Jon Fitch has taken a ton of heat over the years for his fighting style and inability to finish fights. Rather than take it as constructive criticism though, Fitch has always argued that winning, and not how it is accomplished, is what matters most. To him, the sport of MMA is as simple as determining whose style of martial arts is the best. Fitch elaborated on that point and expressed his frustration with fans who don’t always find the purity of the sport entertaining in a recent interview with Sherdog.

“A fight is a fight. We fight to find out who’s the best, whose the best style is. The whole point of UFC 1 was to find out what style was the most effective and whose is the best, and I think we’ve gotten away from just styles, you know, jiu-jitsu or boxing or whatever, and we’ve gotten into games, like what kind of game is dominant, who’s going to apply which types of pieces from each style in their game to make it dominant.
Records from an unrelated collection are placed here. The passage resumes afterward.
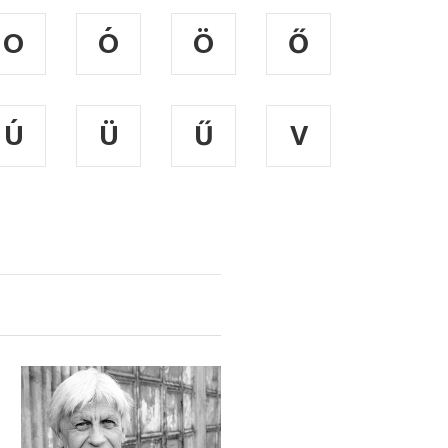
O
Ó
Ö
Ő
Ú
Ü
Ű
V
And I think that’s exciting and fun to watch, and if people don’t think that’s exciting and fun to watch, then I don’t think they’re a fan of MMA. I think they’re a pro wrestling fan and I think they’re a kung fu movie fan, and that’s what they want to see. I think they want to see pro wrestling or kung fu movies, and I don’t think that we should dumb down the sport to make that small percentage of people happy. I don’t think it makes sense. I don’t like soccer, but I don’t go on forums all day and bitch and moan about how they don’t use their hands.”
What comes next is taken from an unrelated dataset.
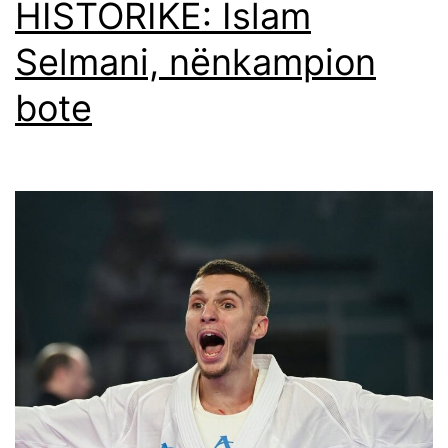
HISTORIKE: Islam
Selmani, nënkampion
bote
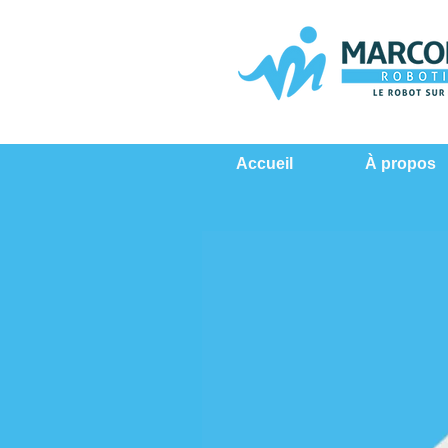
Accueil
À propos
As Dana White explained to Ariel Helwani yesterday though, it’s not that simple when you’re asking people to spend their money on your product. Transcription via Fight Opinion:

“People can think pro-wrestling or whatever… The problem with Jon Fitch is, you know, you hear this same thing from everybody about Jon Fitch. ‘If I want to fall asleep and I can’t get to sleep at night, I’ll put in a Jon Fitch fight.’ You know, and… whatever you think, Jon Fitch is one of the best 170 pounders in the world and, yes, he’s in the hunt for the title again. But everybody, I mean, find one person that will tell you that they love a Jon Fitch fight, it’s the most exciting thing they’ve ever seen and they just get so excited for it. So, when you say that you have a fight like (Donald) Cerrone and (Nate) Diaz on the card and a guy with a record like [Fitch’s] is on and people aren’t jumping out of their seats for that fight, you know, I think Jon needs to have a little bit of a, you know, he’s got to be a little honest with himself and have a little bit of a reality check when he talks about stuff like that.”
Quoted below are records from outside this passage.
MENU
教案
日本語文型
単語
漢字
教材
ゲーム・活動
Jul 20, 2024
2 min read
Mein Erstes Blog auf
Personally, I think Fitch’s view on the sport is a little too idealistic. Sure, mixed martial arts, and more specifically, the UFC was developed with the intention of finding out which fighting style is the best (or from the founder’s POV, proving that Gracie Jiu-Jitsu is the best), but at the end of the day, MMA doesn’t exist, at least not on the level it does today, unless people want to see the fights so badly they’re willing to pay for them. Some of the best fights have ended in decisions, but for the most part fans want to see exciting fights culminating in dramatic finishes. There’s nothing wrong with that. It’s what gets our heart racing and our blood pumping. It’s what we pay for. That doesn’t mean the sport needs to become pro wrestling, a kung-fu movie or “dumbed down.” It just means it needs to be exciting, and sorry, but grinding away at opponents for endless rounds just isn’t.